VMworld 2015: 5 Functions of SW Defined Availability

Session: INF4535

Duncan Epping, Frank Denneman

Introduction to SDA (Software defined availability): VM, server, storage, data center, networking, management. Business only cares about the application, not the underlying infrastructure.

vSphere HA

Configured through vCenter but not dependent on it
Each host has an agent (FDM) will be installed for monitoring state
HA restarts VMs when failure impacts those VMs
Heartbeats via network and storage to communicate availability
Can use management network or VSAN network if VSAN is enabled
Need spare resources
Admission control – Allows you to reserve resources in case of a host failure
Admission control guarantees VM receives their reserved resources after a restart, but does not guarantee that VMs perform well after a restart.
Best practices: Select policy that best meets your needs, enable DRS, simulate failures to test performance
Percentage based is by far the most used and is Duncan recommended
Duncan went through various failure scenarios (host failure, host isolation, storage failure) and how HA restarts the VMs.
Use VMCP (new in 6.0) [VM component protection]. Helps protects against storage connectivity loss.
Generic recommendations: disable “host monitoring”; make sure you have redundant management network; enable portfast; use admission control

DRS

DRS provides load balancing and initial placement
DRS is the broker of resources between producers and consumers
DRS goal is to provide the resources the VM demands
DRS provides cluster management (maintenance mode, affinity/anti-affinity rules)
DRS keeps VM’s happy, it doesn’t perfectly balance each host
DRS affinity rules: Control the placement of VMs on hosts within a cluster.
DRS highest priority is to solve any violation of affinity rules.
VM-host groups configureable in mandatory (must-rule) or preferential (anti-)affinity rules (should-rule)
A mandatory (must) rule limits HA, DRS and the user
Why use resource pools? Powerful abstraction for managing a group of VMs. Set business requirements on a resource pool.
Bottom line is resource pools are complex, and VMs may not get the resources you think they should. Only use them when needed.
Try to keep the affinity rules as low as possible.
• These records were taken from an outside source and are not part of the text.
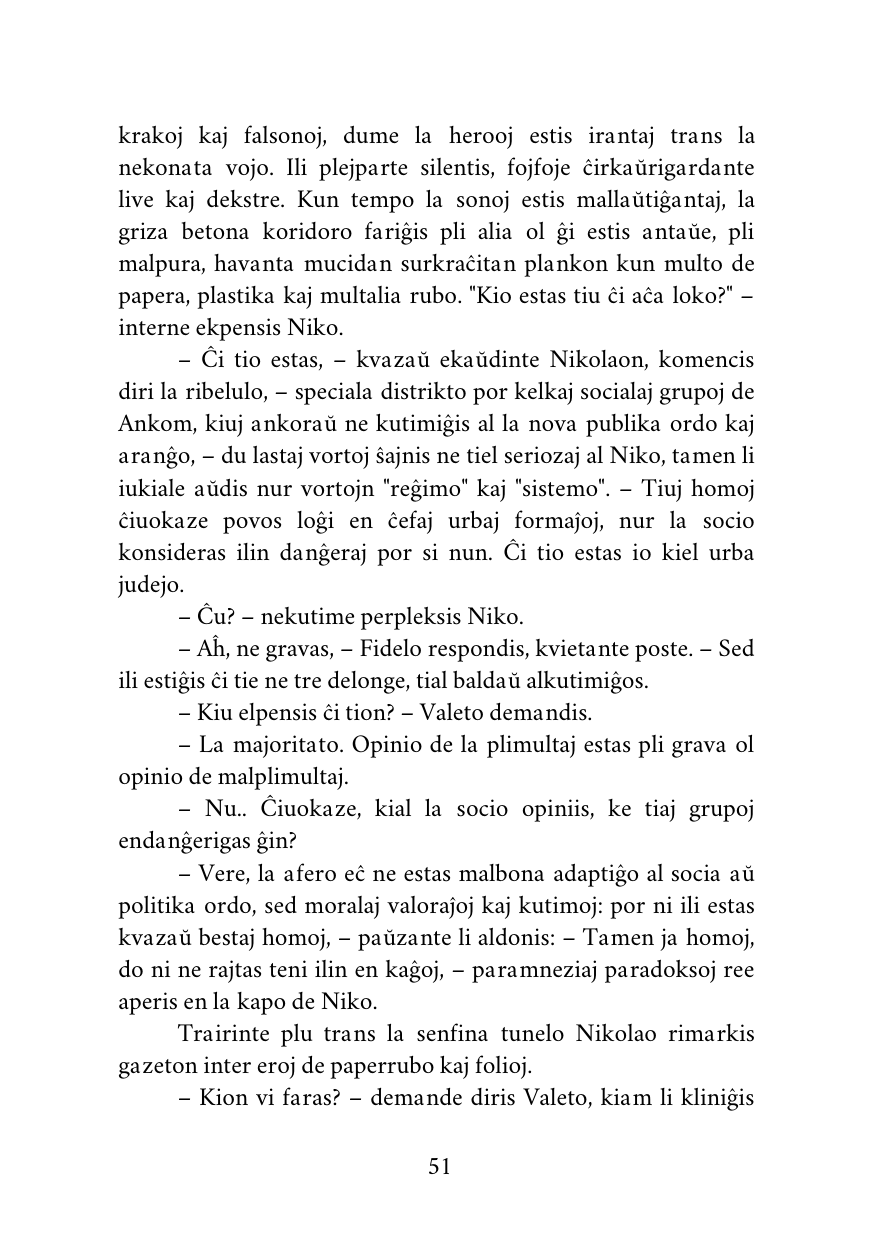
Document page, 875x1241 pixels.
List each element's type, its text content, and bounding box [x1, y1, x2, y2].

text – Kion vi faras? – demande diris Valeto, kiam li kliniĝis [118, 1081, 756, 1113]
text – Ĉi tio estas, – kvazaŭ ekaŭdinte Nikolaon, komencis diri la ribelulo, – speciala distrikto por kelkaj socialaj grupoj de Ankom, kiuj ankoraŭ ne kutimiĝis al la nova publika ordo kaj aranĝo, – du lastaj vortoj ŝajnis ne tiel seriozaj al Niko, tamen li iukiale aŭdis nur vortojn "reĝimo" kaj "sistemo". – Tiuj homoj ĉiuokaze povos loĝi en ĉefaj urbaj formaĵoj, nur la socio konsideras ilin danĝeraj por si nun. Ĉi tio estas io kiel urba judejo. [118, 343, 756, 599]
text – La majoritato. Opinio de la plimultaj estas pli grava ol opinio de malplimultaj. [118, 728, 756, 792]
text – Nu.. Ĉiuokaze, kial la socio opiniis, ke tiaj grupoj endanĝerigas ĝin? [118, 792, 756, 856]
text – Vere, la afero eĉ ne estas malbona adaptiĝo al socia aŭ politika ordo, sed moralaj valoraĵoj kaj kutimoj: por ni ili estas kvazaŭ bestaj homoj, – paŭzante li aldonis: – Tamen ja homoj, do ni ne rajtas teni ilin en kaĝoj, – paramneziaj paradoksoj ree aperis en la kapo de Niko. [118, 856, 756, 1016]
text – Aĥ, ne gravas, – Fidelo respondis, kvietante poste. – Sed ili estiĝis ĉi tie ne tre delonge, tial baldaŭ alkutimiĝos. [118, 631, 756, 696]
text Trairinte plu trans la senfina tunelo Nikolao rimarkis gazeton inter eroj de paperrubo kaj folioj. [118, 1016, 756, 1081]
text krakoj kaj falsonoj, dume la herooj estis irantaj trans la nekonata vojo. Ili plejparte silentis, fojfoje ĉirkaŭrigardante live kaj dekstre. Kun tempo la sonoj estis mallaŭtiĝantaj, la griza betona koridoro fariĝis pli alia ol ĝi estis antaŭe, pli malpura, havanta mucidan surkraĉitan plankon kun multo de papera, plastika kaj multalia rubo. "Kio estas tiu ĉi aĉa loko?" – interne ekpensis Niko. [118, 118, 756, 343]
text – Ĉu? – nekutime perpleksis Niko. [118, 599, 756, 631]
text – Kiu elpensis ĉi tion? – Valeto demandis. [118, 696, 756, 728]
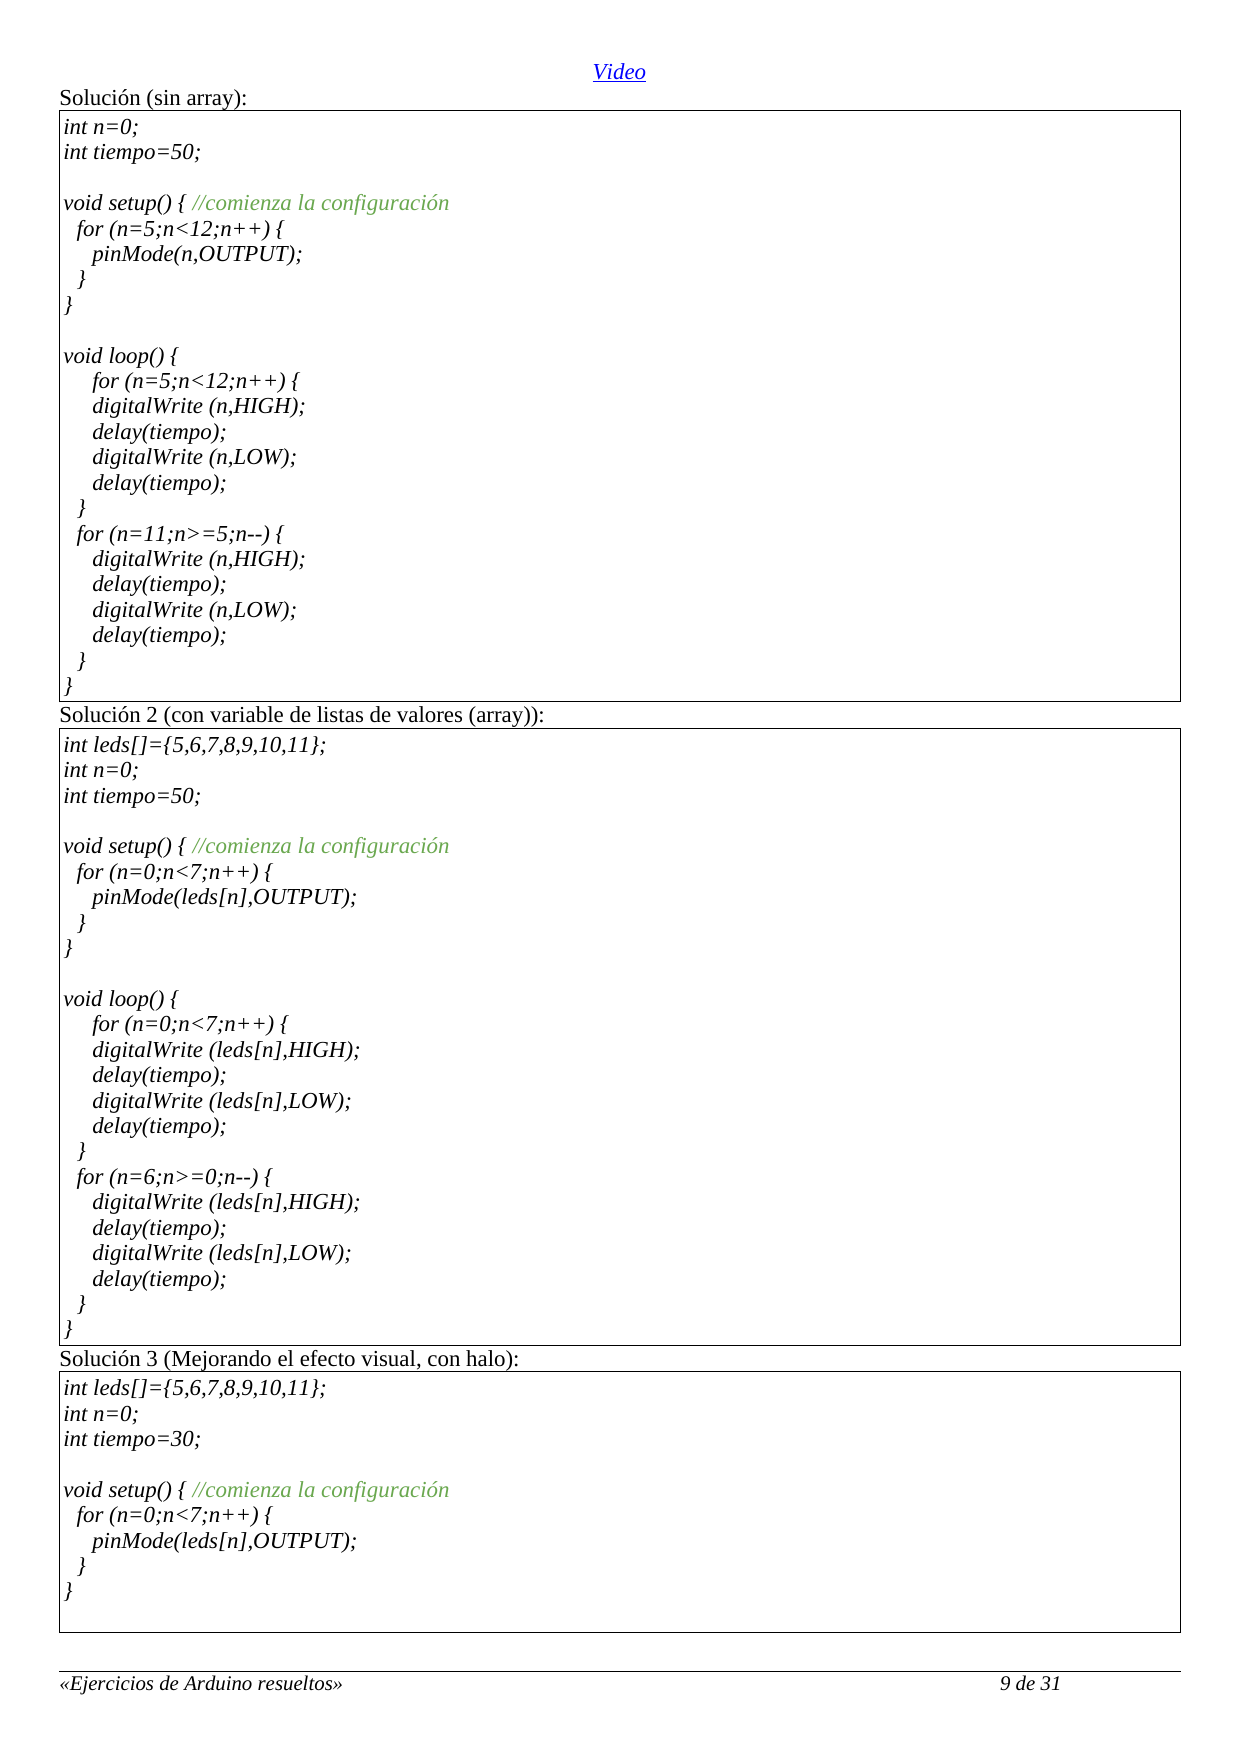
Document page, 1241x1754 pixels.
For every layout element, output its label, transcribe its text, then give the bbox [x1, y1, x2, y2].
Attempt to use preferential rules.
Tweak aggressiveness slider if cluster is unbalanced.

SDRS and SIOC

Storage IO control is not cluster aware, it is focused on storage
Enabled at the datastore level
Detects congestion and monitors average IO latency for a datastore
Latency above a particular threshold indicates congestion
SIOC throttles IOs once congestion is detected
Control IOs issued per host
Based on VMs shares, reservations, and limits
SDRS runs every 8 hours and checks balance, and looks at previous 16 hours for 90th percentile
Capacity threshold per datastore
I/O metric threshold per datastore
Affinity rules are available
SDRS is now aware of storage capabilities through VASA 2.0 (array thin provisioning, dedupe, auto-tiering, snapshot)
SDRS integrated with SRM
Full vSphere replication full support

vMotion

Migrate live VM to a new compute resource
vSphere 6.0: cross vCenter vMotion, long-distance vMotion, vMotion to cloud
May not realize it, but lots of innovation and new features here since its introduction in 2003
Long distance vMotion supports up to 150ms. No WAN acceleration needed.
vMotion anywhere: vMotion cross-vCenters, vMotion across hosts without shared storage, easily move VMs across DVS, folders and datacenters.

vSphere Network IO Control

Outbound QoS
Allows you to partition network resources
Uses resource pools to differentiate between traffic types (VM, NFS, vMotion, etc.)
Bandwidth allocation: Shares and reservations. NIOC v3 allows configuration of bandwidth requirements for individual VMs
DRS is aware of network reservations as well.
Bandwidth admission control in HA
Set reservations to guarantee minimum amount of bandwidth for performance of critical network traffic. Sparingly use VM level reservations.